Some in Washington are arguing that an attrition strategy of supporting the opposition and financial sanctions is enough to cripple Syria and weaken Iran as a regional power. But there is a significant lobby for a proxy war waged by an alliance of Sunni states.

A lot depends upon how such a war can be instigated and effectively led, given that the UN route is blocked by Russia’s and China’s veto power, and a NATO intervention could prove to be too explosive in the aftermath of Libya. A factor in such calculations is the unreliability and weakness of the opposition led by the SNC and various rivals for Washington’s favours.

The SNC is a coalition dominated by Islamist groups that has little cohesion or popular support. The dominant force is the Muslim Brotherhood, which, as in Egypt and Libya, is offering its services as a reliable ally for Washington—part of a new sectarian “Sunni axis” to be pitched against Assad’s Alawite regime and Shi’ite Iran.

Writing in the New York Times May 6, Neil MacFarqhuar describes an SNC dominated by the Brotherhood and two other Islamist organizations, the National Action Group and the Syria National Movement, “vying for influence.”

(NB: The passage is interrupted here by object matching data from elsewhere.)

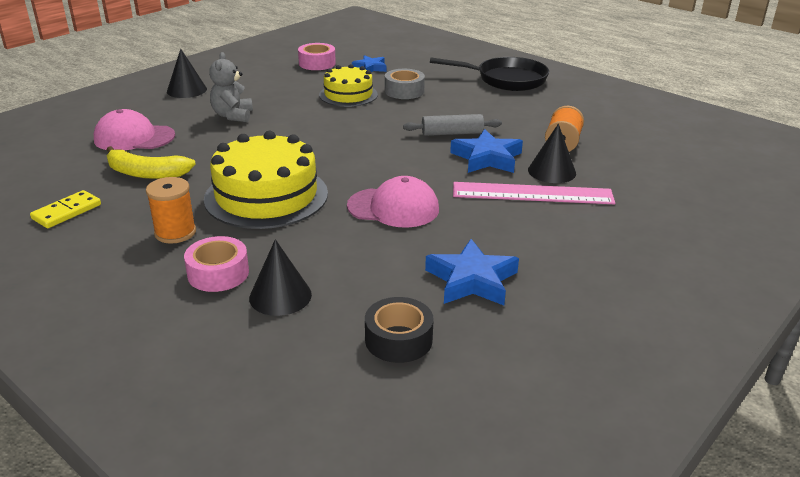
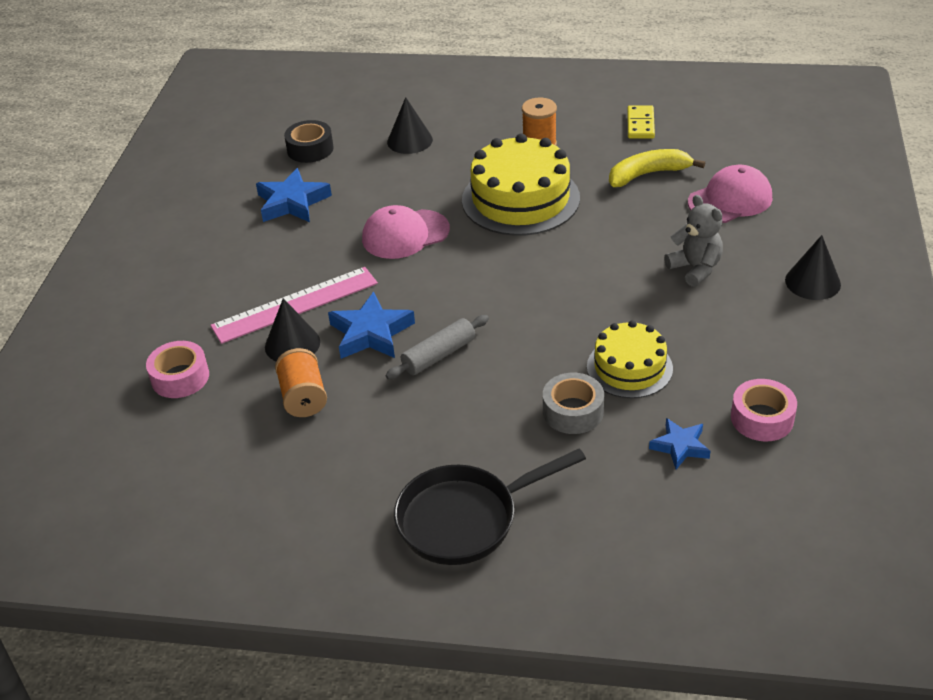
camera: 150 degrees right, 10 degrees up
pink tape [184,236,249,292] -> pink tape moved to [146,341,209,398]

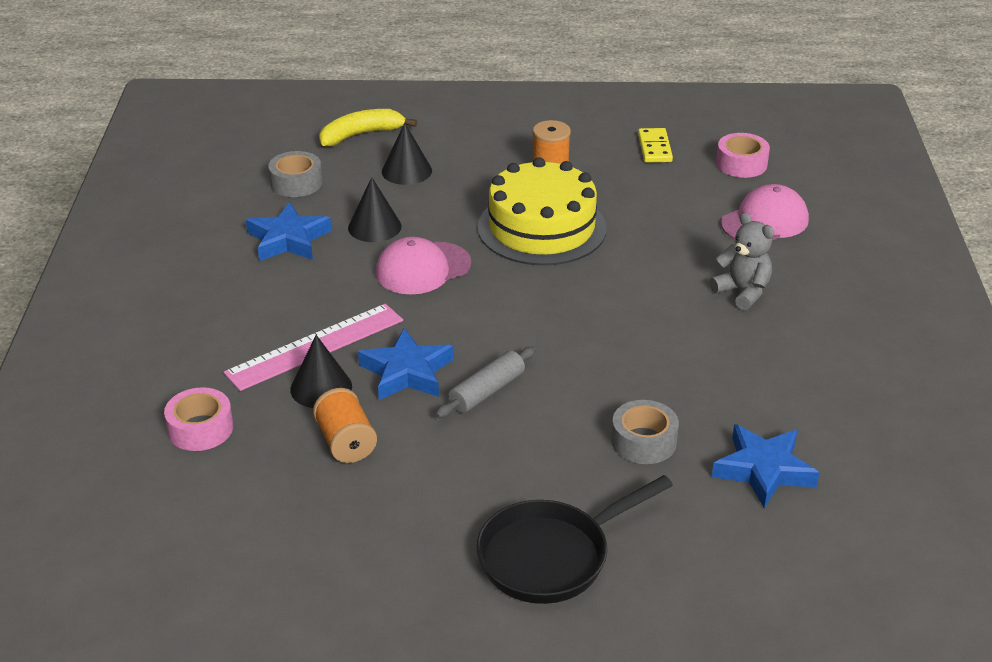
camera: 10 degrees left, 5 degrees down
black tape [284,120,334,163] -> grey tape [268,151,323,197]
yellow cake [587,320,673,398] -> none
yellow banana [609,149,705,187] -> yellow banana moved to [319,109,417,146]
blue star [649,418,711,470] -> blue star [712,424,819,508], size x1.61
pink tape [731,379,797,441] -> pink tape moved to [716,133,770,178]
black cone [785,235,841,300] -> black cone moved to [348,177,401,242]

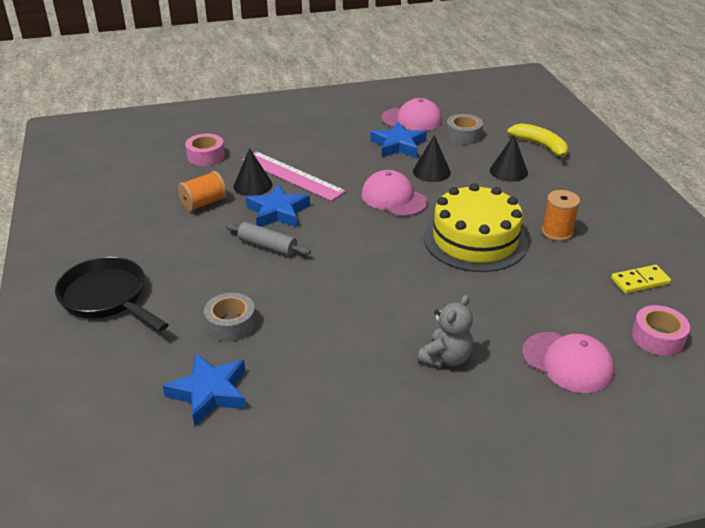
camera: 75 degrees right, 0 degrees up
none -> pink cap [381,98,442,131]

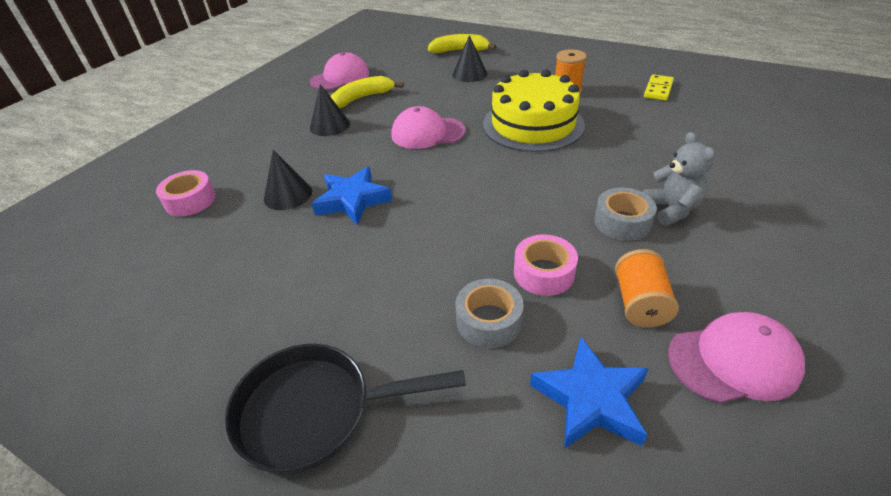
camera: 45 degrees left, 5 degrees up
orange spool [178,171,227,211] -> orange spool moved to [615,249,679,328]
grey rolling pin [225,222,311,256] -> none
pink ruler [242,151,346,201] -> none
blue star [370,122,427,158] -> yellow banana [331,76,404,108]
black cone [413,135,451,182] -> black cone moved to [310,84,350,136]
grey tape [446,114,483,144] -> grey tape moved to [594,188,657,241]
pink cap [522,332,614,393] -> pink cap moved to [668,312,805,403]
pink tape [632,305,690,356] -> pink tape moved to [514,234,578,296]

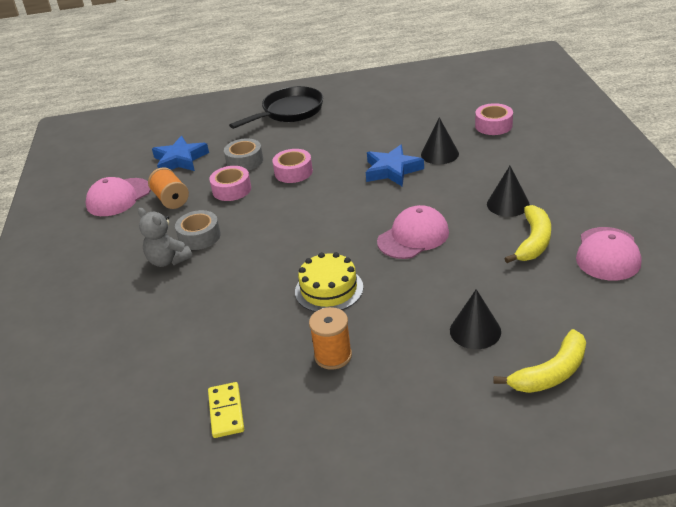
camera: 145 degrees right, 5 degrees down
yellow cake [483,69,585,152] -> yellow cake [295,252,363,312], size x0.61
none -> pink tape [272,149,313,183]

Kamal Lebwany, a “liberal” who quit the SNC complains, “The Muslim Brotherhood monopolizes everything—the money, the weapons, the SNC. The SNC has a liberal peel covering a totalitarian, nondemocratic core.”

Former Muslim Brotherhood head Ali Sadreddin al-Bayanouni estimates that the Brotherhood sent between $1 million to $2 million monthly into Syria “for humanitarian needs”. A local imam explains, “They want me to rebuild the Muslim Brotherhood’s group through a charity network by helping poor families, jailed activists and by paying for medical aid. If we could present good services and policies to all Syrians, we will be elected.”

Daniel Brode of the Israel-based Max Security Solutions, explains in Middle East Online, “The recent wave of suicide bombings in Syria, along with Lebanon’s seizure of a weapons-laden cargo ship intended for Syrian rebels, underscores the infiltration of not only Sunni jihadist ideology into Syria, but also weapons, tactics, and fighters from throughout the Middle East.”

He cites the backing for the insurgency by Saudi Arabia, Qatar, and Libya and the emergence of such groups as the al-Nusra Front, which has claimed responsibility for several suicide bombings—though this has gone largely unreported in the Western media.

At the moment, everything possible is being done to strengthen the SNC and FSA militarily and politically. In particular, the SNC has been instructed to take more direct control of the uprising by paying known leaders of the FSA inside Syria, using pledges of $100 million from Saudi Arabia, Qatar, and the United Arab Emirates and $33 million from the US.